__DATA TO USE__.
◆ ◆ ◆ ◆
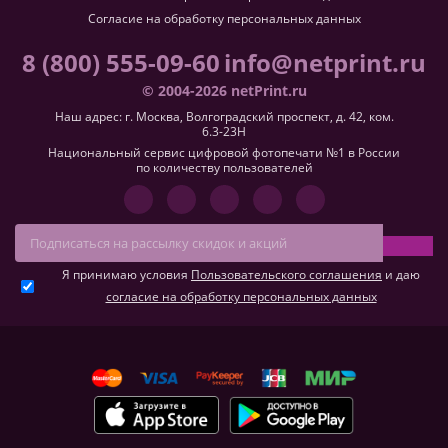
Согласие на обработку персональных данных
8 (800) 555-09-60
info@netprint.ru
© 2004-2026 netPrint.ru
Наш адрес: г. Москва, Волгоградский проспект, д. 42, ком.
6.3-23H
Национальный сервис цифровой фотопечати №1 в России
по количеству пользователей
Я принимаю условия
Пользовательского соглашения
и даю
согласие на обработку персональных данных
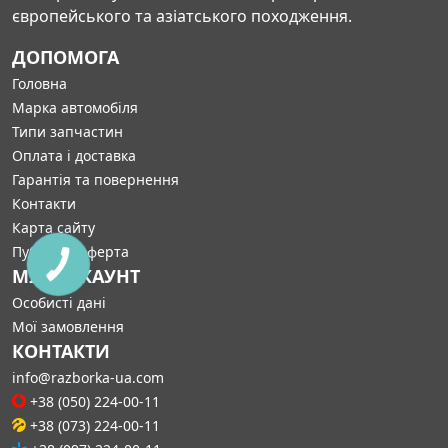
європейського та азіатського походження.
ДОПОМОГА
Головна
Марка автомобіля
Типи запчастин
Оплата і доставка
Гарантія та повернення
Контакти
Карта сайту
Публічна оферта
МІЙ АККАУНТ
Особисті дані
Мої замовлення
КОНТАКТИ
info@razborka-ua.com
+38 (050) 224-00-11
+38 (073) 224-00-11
◆ ◆ ◆ ◆
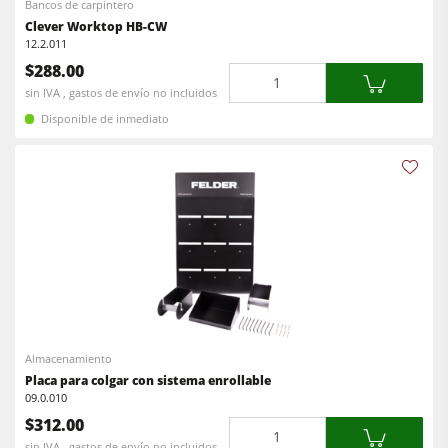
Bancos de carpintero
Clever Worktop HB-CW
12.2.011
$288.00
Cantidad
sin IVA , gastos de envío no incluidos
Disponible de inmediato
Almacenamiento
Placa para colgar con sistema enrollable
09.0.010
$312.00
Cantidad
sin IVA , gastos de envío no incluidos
◆ ◆ ◆ ◆
Lines containing the word "обработку" must be found in the data above and copied.

__EXERCISE OUTPUT__.
Согласие на обработку персональных данных
согласие на обработку персональных данных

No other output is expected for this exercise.